Bait (Wake, #1)(48)



It didn’t feel right hiding what was going on with Casey from Micah, but I wasn’t really sure what to say. We were friends…who sometimes f*cked?

We talked about how she was feeling and how it all came to be. She was in love with Cory and her, although nervous, excitement still sounded happy. When I spoke about my wedding and Grant, I tried to impersonate her enthusiasm, but I couldn't even convince myself.

Casey and I were in constant contact over those weeks and what led into months. I was starting to do shows on my own and he was traveling most of the time.

I'd missed him in at the beginning of August. He was in Seattle, but I’d been in San Francisco. It always seemed to work out like that. He came with Audrey and his dad to help her get situated at school. She'd chosen to go to Cornish, a great art focused college, against her father's best advice, but Casey said she was really happy to get away from California and that it would be good for her.

He told me one night he was glad she was in my city, because if she needed anything I could be there in a hurry for her. That made me feel pretty good.

We talked incessantly. I could tell you the local time in almost any stateside city by late September.

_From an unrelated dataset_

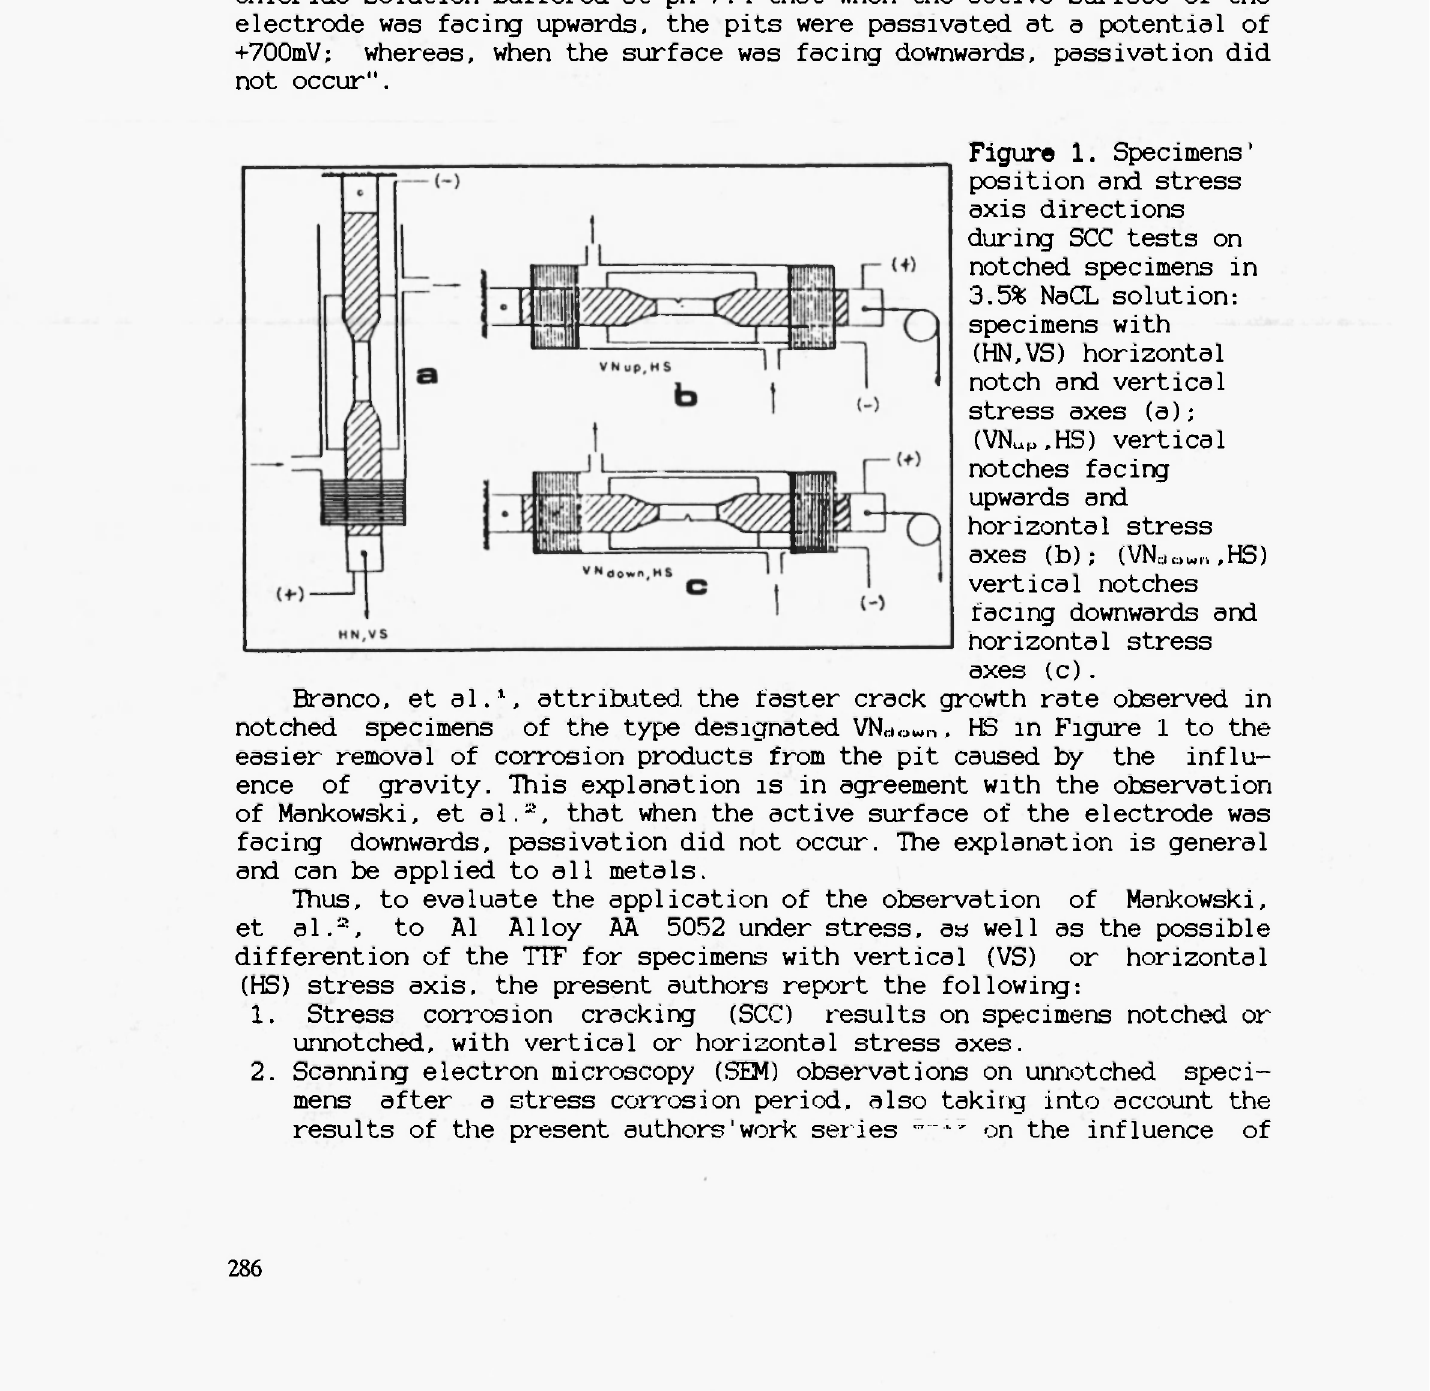
position and stress axis directions during SCC tests on notched specimens in 3.5% NaCL solution: specimens with (HN,VS) horizontal notch and vertical stress axes (a); (VNup.HS) vertical notches facing upwards and horizontal stress axes (b); (VNd»««,HS) vertical notches facing downwards and horizontal stress axes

I knew that when I got married it would all have to stop, so I guess I was cramming as much Casey in as I could.

It didn’t sound or seem fair to either Grant or Casey, but I didn’t know how to stop. I couldn’t imagine a world without Casey in it, but felt I needed to stay in the world with Grant as my center.

When we got too intense during phone conversations, or when things got over-heated, I'd ask to switch back to texting. He always sounded annoyed with it, but did it anyway.

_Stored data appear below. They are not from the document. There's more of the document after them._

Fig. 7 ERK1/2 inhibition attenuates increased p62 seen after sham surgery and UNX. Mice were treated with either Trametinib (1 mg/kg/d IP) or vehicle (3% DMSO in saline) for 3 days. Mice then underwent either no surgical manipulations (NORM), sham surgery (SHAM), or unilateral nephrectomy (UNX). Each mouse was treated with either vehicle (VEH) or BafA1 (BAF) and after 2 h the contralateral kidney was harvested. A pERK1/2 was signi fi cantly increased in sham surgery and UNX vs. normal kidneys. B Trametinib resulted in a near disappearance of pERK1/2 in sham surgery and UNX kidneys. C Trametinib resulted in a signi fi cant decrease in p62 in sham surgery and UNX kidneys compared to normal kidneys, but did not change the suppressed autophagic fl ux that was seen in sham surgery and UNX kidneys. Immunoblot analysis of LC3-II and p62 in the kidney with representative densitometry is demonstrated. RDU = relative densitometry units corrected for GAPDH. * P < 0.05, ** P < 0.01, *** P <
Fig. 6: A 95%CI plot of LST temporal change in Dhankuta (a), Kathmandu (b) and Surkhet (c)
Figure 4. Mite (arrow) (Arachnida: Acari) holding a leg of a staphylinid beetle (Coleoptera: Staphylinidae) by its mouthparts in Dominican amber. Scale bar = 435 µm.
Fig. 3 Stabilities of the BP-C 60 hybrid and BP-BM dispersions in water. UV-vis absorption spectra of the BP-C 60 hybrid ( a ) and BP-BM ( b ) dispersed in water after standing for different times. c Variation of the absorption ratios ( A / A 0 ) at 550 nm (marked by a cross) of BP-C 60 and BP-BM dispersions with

We were, for all intents and purposes, friends.

We debated everything and he pissed me off. He told me that I was a poser because I was a gourmet-trained chef who liked Cheetos and canned cheese. He let it go after I called him a poor man's Sam Adams. In fact, he hung up on me that night.

I welcomed those nights. The ones where I laid in my bed and he told me how sea horses mate, or about all the theories he'd read on the never ending controversy of which came first: the chicken or the egg? I'd fall asleep on those nights, wherever I was, and I felt like I was home.

The other nights were more difficult for me. My nights with Grant.

From the outside, everything looked like a best-case scenario for a young couple and their happy future. Things were typical, calm, and I painted on the face of a woman starting a future with a perfect man.

I faked every orgasm Grant thought he gave me. Though our sex life was still active, it was just that. Active. Activated. Choreographed. I knew what he liked. I did it. He knew what I liked. He did it. It wasn't torture, and for him it was genuine. Grant was always sincere.

It was me.

After every fake climax, I'd pull myself into the bathroom and run water over my pale face and look at myself. I'd breathe and try to put all my thoughts back into their separate corners. Until, one especially overwhelming, or underwhelming, depending on how you looked at it, night I decided to bring my phone into the bathroom with me.

I texted Casey.

Me: Tell me what you had for lunch.

Casey: I'm glad you asked, actually. I was going to tell you about it. I had haggis. It was totally disgusting and I'll never eat it again.

I was happy that he replied quickly. All of the jumbled feelings and emotions I had rolling around in my head and stomach quieted and calmed. Things went back to the way they were. He still waited for me to contact him in the evenings, unless he knew I was out of town, even though I didn't ask him to anymore. Every time I send him something he was always right there. Just a send button away.

Me: Haggis is disgusting. Why did you eat it?

Casey: Marc bet me I wouldn't. I won twenty bucks.

Me: Congratulations.

Casey: Thank you. What's up with you?

Me: I was just going to bed. I thought I'd say hi.

Casey: Hi LOL

And I heard it. My generous memory let me actually hear his laugh. That was all I’d needed.

Me: Goodnight.

Casey: I wish.

Me too.

Smart phones were dangerous weapons. Casey's company, Bay Brewing, had a twitter account. I followed it. I set up an account of my own after I found theirs. I used the user name @BettyTRubble. I had a feeling that Casey was the person behind the account. It was to my benefit that there were pictures of him available to me whenever I wanted. Even though I let him take pictures of me when we were in Chicago, I didn't have any of him and I wasn't brave enough to ask him for any. So the twitter account, that I checked almost hourly, had to tide me over.

And it did. There were pictures of him smiling and laughing. Mostly doing work things and marketing, but it was all the same to me. Seeing his crazy wardrobe and hair whenever I wanted made me feel like I was a secret agent.

That probably made me a little bit of a stalker, but I didn't care.





Friday, October 10th, 2008


I DIDN’T REALLY GIVE a f*ck if it made me a stalker. It was public knowledge and good for my business. Blake's company, Couture Dining Incorporated, knew what the hell they're doing.

I didn't want my first trade-show to be the first show we met up at. So, since CDI had an information-rich website—including pictures of Blake at trade shows, new restaurant openings and with new clients—I made a decision to follow their staunch social and marketing excellence.